[[ Records supplied open ]]

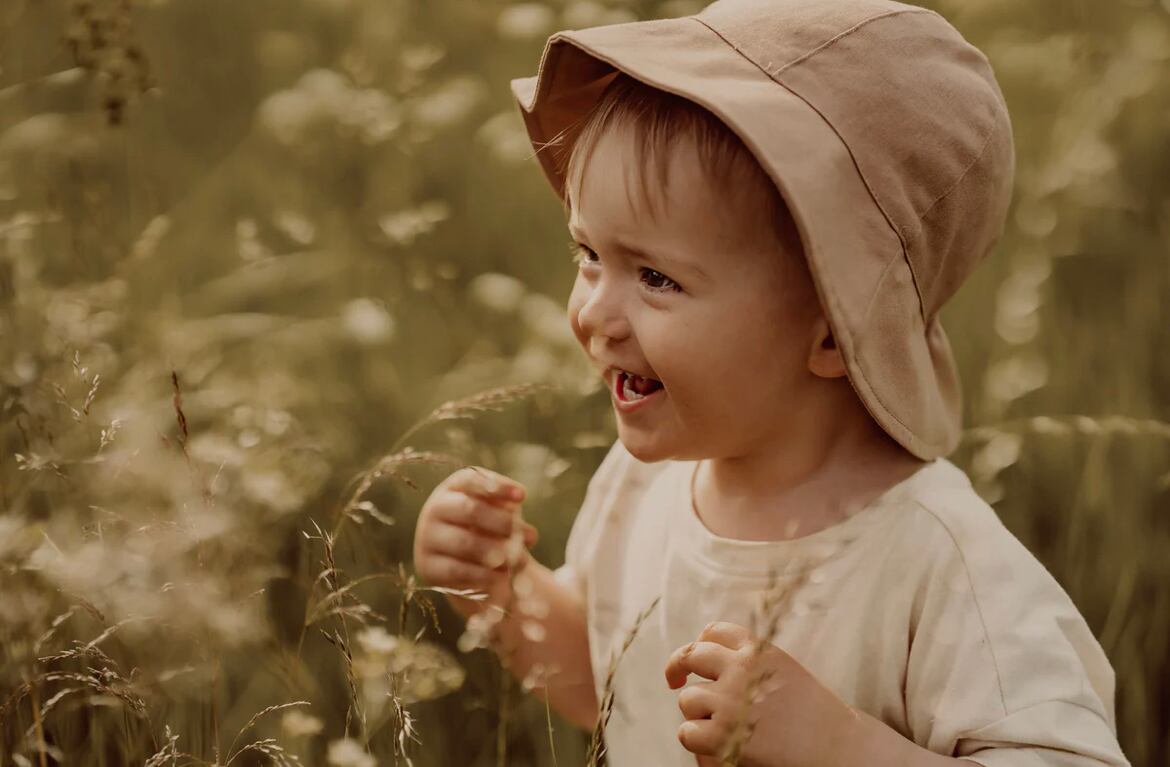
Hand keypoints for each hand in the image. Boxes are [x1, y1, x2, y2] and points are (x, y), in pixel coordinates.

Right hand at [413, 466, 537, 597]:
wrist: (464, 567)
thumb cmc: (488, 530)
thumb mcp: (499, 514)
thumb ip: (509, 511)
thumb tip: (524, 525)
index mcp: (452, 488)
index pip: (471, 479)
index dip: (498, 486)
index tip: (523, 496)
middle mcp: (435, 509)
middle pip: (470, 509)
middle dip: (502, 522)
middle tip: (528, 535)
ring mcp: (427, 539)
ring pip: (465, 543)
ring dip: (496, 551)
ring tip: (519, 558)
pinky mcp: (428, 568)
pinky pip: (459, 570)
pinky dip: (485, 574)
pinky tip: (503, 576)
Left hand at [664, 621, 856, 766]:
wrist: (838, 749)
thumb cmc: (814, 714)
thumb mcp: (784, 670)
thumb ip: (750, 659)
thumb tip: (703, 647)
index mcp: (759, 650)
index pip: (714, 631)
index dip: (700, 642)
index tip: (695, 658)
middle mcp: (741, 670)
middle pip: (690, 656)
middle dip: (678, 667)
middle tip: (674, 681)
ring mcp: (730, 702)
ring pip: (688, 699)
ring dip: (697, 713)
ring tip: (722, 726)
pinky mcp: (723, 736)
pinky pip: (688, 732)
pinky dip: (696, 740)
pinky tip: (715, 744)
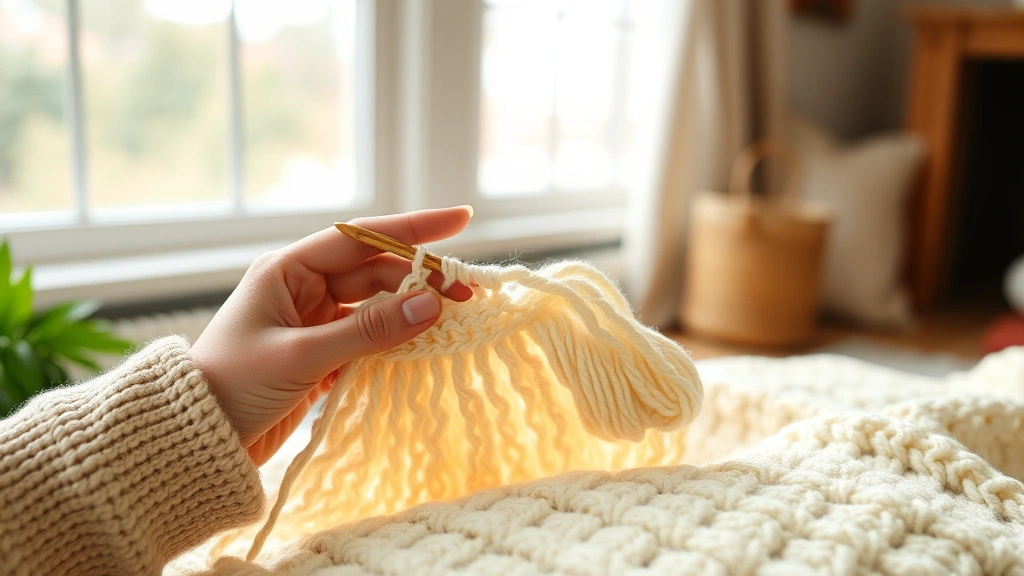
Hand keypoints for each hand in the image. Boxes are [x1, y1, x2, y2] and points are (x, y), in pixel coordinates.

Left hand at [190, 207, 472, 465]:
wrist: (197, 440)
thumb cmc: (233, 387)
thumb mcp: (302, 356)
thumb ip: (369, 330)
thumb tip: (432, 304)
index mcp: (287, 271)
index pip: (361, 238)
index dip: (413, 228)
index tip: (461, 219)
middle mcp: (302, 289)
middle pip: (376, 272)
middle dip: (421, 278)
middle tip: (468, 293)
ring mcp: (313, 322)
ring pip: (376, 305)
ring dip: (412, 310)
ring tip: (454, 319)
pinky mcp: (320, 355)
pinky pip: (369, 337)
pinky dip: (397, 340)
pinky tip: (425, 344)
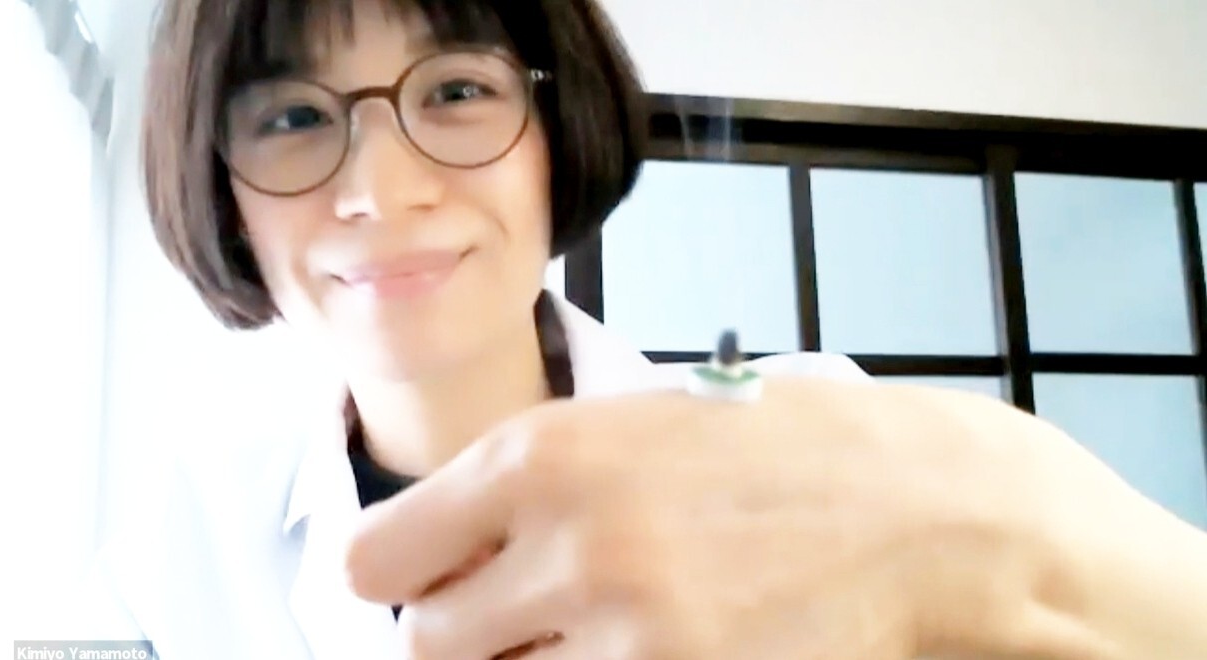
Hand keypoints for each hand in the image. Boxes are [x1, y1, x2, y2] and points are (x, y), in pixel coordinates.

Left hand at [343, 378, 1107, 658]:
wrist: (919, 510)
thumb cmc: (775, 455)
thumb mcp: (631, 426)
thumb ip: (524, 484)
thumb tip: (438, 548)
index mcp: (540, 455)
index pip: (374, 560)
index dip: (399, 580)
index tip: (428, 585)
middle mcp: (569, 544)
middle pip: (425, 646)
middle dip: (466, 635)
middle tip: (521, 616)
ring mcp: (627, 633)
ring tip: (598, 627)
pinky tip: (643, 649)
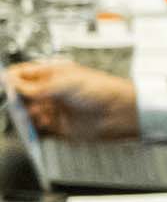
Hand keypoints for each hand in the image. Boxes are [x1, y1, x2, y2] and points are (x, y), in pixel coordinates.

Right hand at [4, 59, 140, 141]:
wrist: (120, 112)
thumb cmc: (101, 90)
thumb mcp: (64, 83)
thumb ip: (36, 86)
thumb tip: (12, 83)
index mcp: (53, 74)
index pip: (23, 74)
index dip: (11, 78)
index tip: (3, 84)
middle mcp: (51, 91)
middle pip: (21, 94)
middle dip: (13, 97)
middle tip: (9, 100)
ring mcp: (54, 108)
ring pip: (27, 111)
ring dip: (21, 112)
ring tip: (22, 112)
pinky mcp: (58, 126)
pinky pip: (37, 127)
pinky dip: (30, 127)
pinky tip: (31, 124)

[[ Records supplied closed ]]

Assignment: Would you transcribe, unchanged, every line of the material from the one containing "index dip: (11, 78)" to the very end, including both, and nothing else?

Task answer:
index dip: (11, 78)
index tip: (3, 84)
middle mcp: (51, 91)
middle pip: (21, 94)
middle dip: (13, 97)
middle tip: (9, 100)
ring mcp: (54, 108)
ring pip: (27, 111)
ring dip: (21, 112)
ring tip: (22, 112)
pinky mcp: (58, 126)
pinky pip: (37, 127)
pinky dip: (30, 127)
pinky tip: (31, 124)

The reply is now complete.